Dabei geht es nicht einmal um die Fähigkeit zur Bekämpfung von Zielen sondern ihrer Aufklärung.
Selbst bei ordentlicher Tarnung, reicht die Infarot Signatur zur Zerstörung.

Gleichzeitig ist eine gestaffelt Luftverteidigung essentiell.
Ich staune das scheinbar immer noch ukrainische Flugzeuge abheben.
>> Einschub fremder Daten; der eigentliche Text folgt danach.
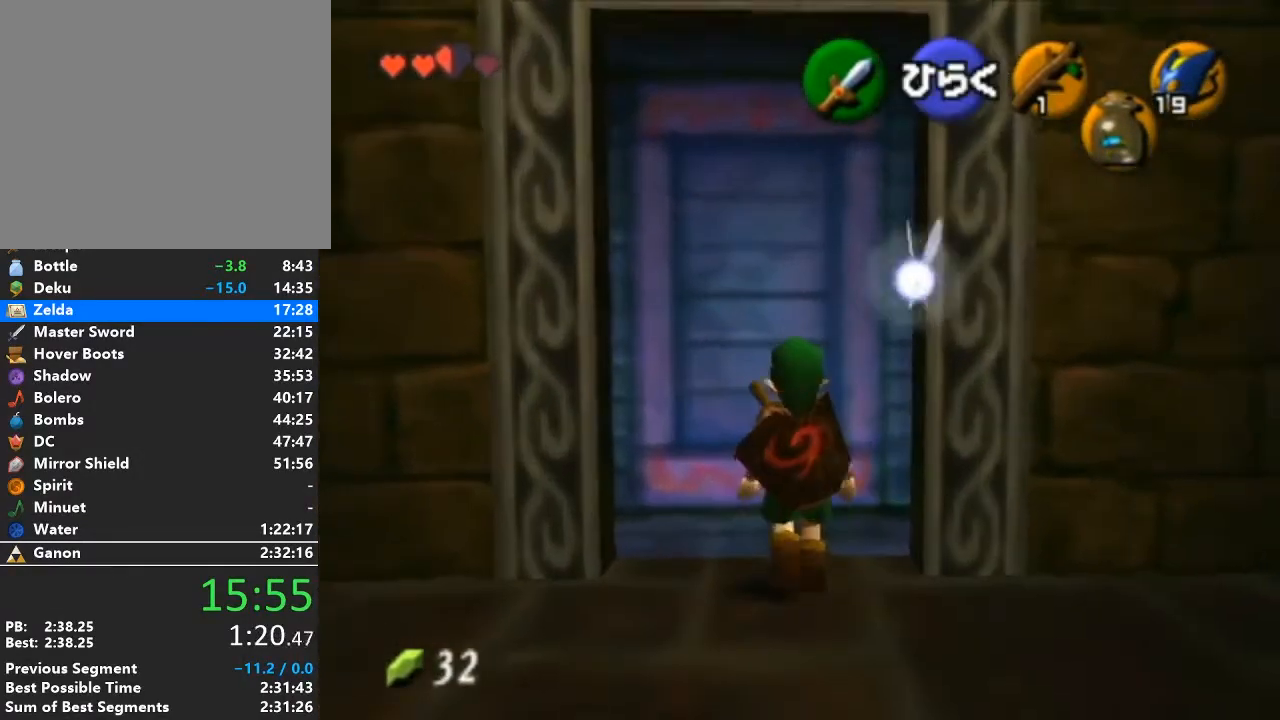
{"buttons": [], "left_stick": "up", "right_stick": "center", "events": []}
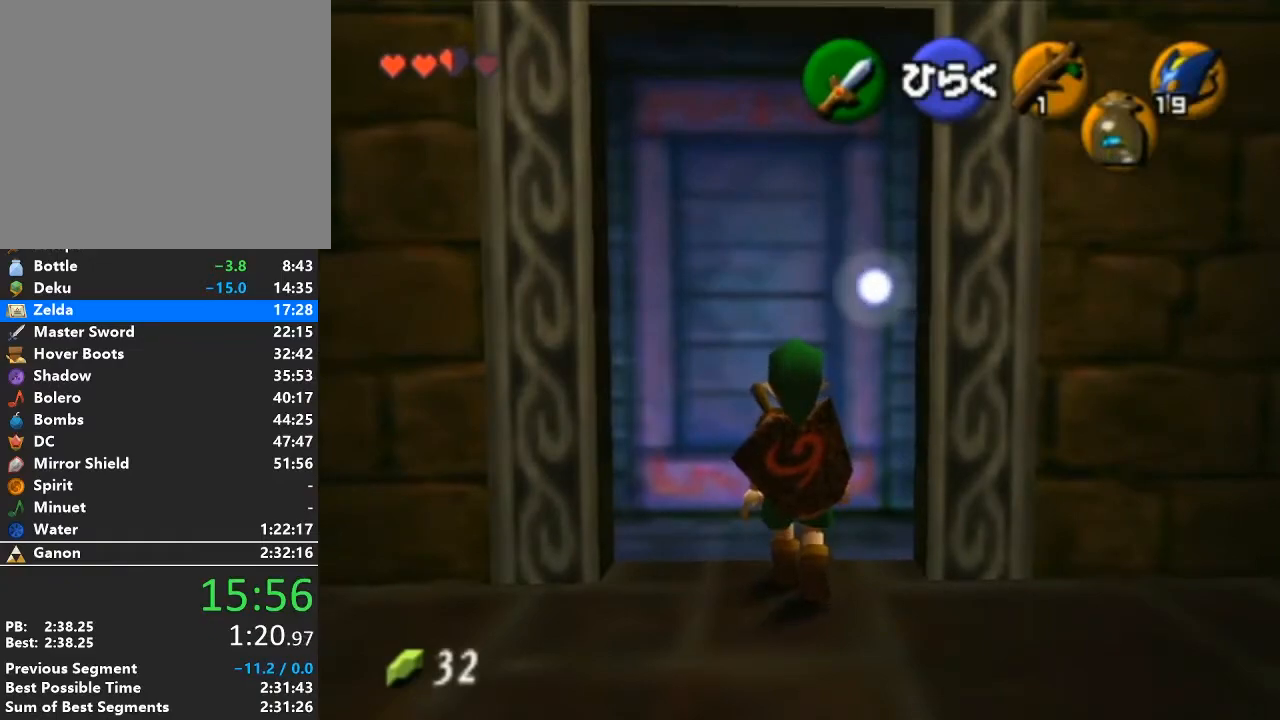
{"buttons": ["A"], "left_stick": "up", "right_stick": "center", "events": [[83, "A", "down"]]}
Durch die Russen wurden gestern Abschüsse gemeldet.
 
Drohnen sind nur so nützlich wie die elektronische Störausrüstung die sie vom Himmel holen kann / daran hindert ihr Ziel zu treffen. ;)
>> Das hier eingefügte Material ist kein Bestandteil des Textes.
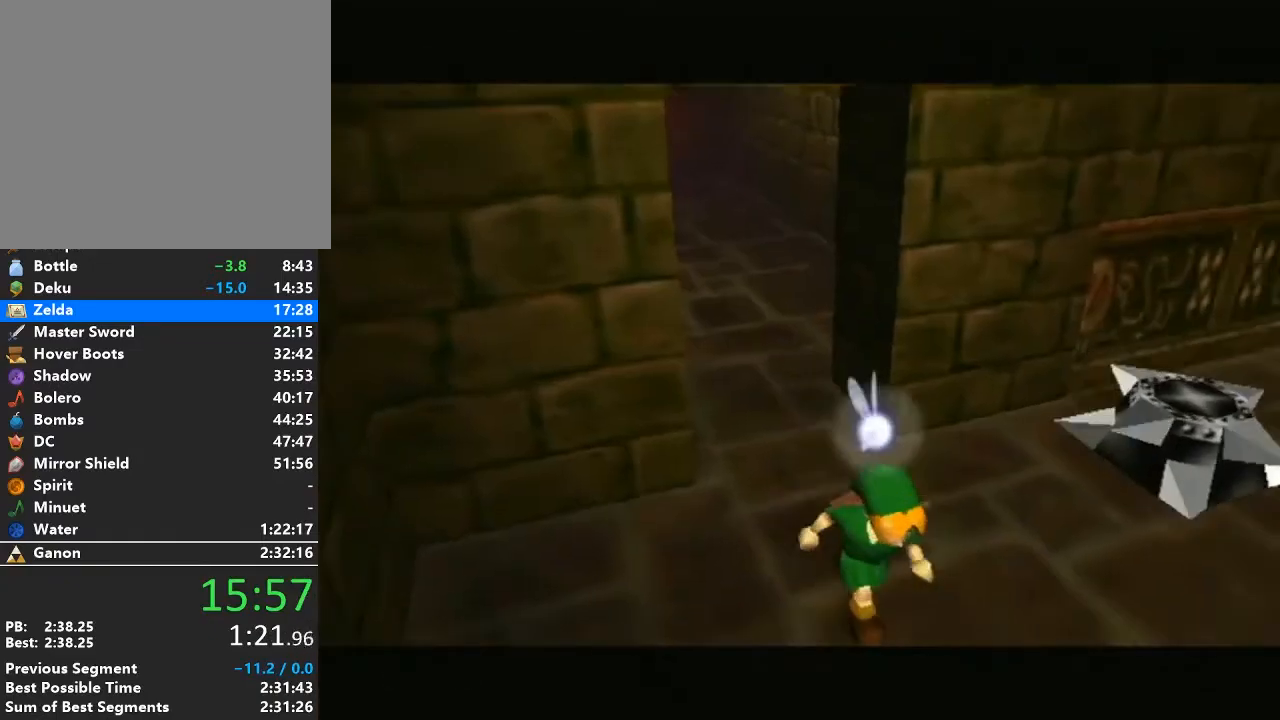
{"buttons": [], "left_stick": "center", "right_stick": "center", "events": []}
Erste entsprechende Abwehrmaßnahmen gibt es ja durchaus schon, wie z.B. Krashukha auf russischer Seite und daran das diese noch zuverlässiger werden wird auch weiter gearbeitet werden.
Das ist ja ein immerwährender Kreislauf.
Natürlich wird gegen Waffe x immer ein Gegenmittel A entwickelt.
Nach der Logik dürfte man weder Panzer noch Flugzeug noch Schiff bauen,
weil dem Gegner immer irgendwann und was einfällt, das jeweilige Waffensystem zu bekämpfen.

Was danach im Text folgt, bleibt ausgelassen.